### INPUT FOR THIS TASK ###

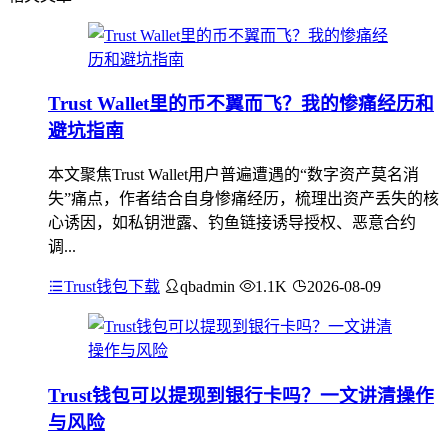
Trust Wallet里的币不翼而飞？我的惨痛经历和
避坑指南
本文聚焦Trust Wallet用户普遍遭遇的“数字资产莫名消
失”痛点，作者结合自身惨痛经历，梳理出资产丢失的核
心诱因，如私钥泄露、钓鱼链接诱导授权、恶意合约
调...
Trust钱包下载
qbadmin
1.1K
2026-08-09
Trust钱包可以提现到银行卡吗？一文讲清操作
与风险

###
### INPUT FOR THIS TASK ###

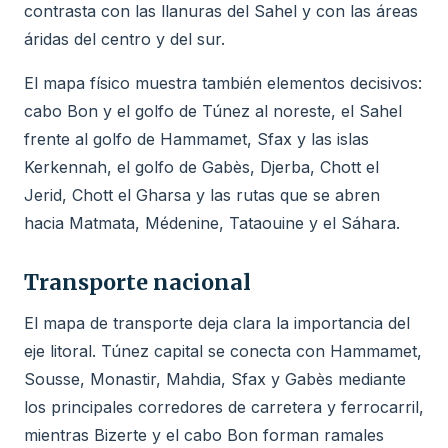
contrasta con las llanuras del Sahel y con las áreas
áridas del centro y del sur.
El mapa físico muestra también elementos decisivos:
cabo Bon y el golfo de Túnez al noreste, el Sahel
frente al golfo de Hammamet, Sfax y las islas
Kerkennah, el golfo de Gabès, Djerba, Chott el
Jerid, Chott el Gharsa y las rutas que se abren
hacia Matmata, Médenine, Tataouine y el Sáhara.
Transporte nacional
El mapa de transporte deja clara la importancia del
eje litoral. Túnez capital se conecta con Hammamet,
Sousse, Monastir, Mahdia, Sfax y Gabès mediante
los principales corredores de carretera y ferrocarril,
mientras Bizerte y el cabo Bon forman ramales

###

| PROBLEM |
If a line in the records above holds the string "Túnez", copy it.

| SOLUTION TO THIS PROBLEM |
cabo Bon y el golfo de Túnez al noreste, el Sahel
eje litoral. Túnez capital se conecta con Hammamet,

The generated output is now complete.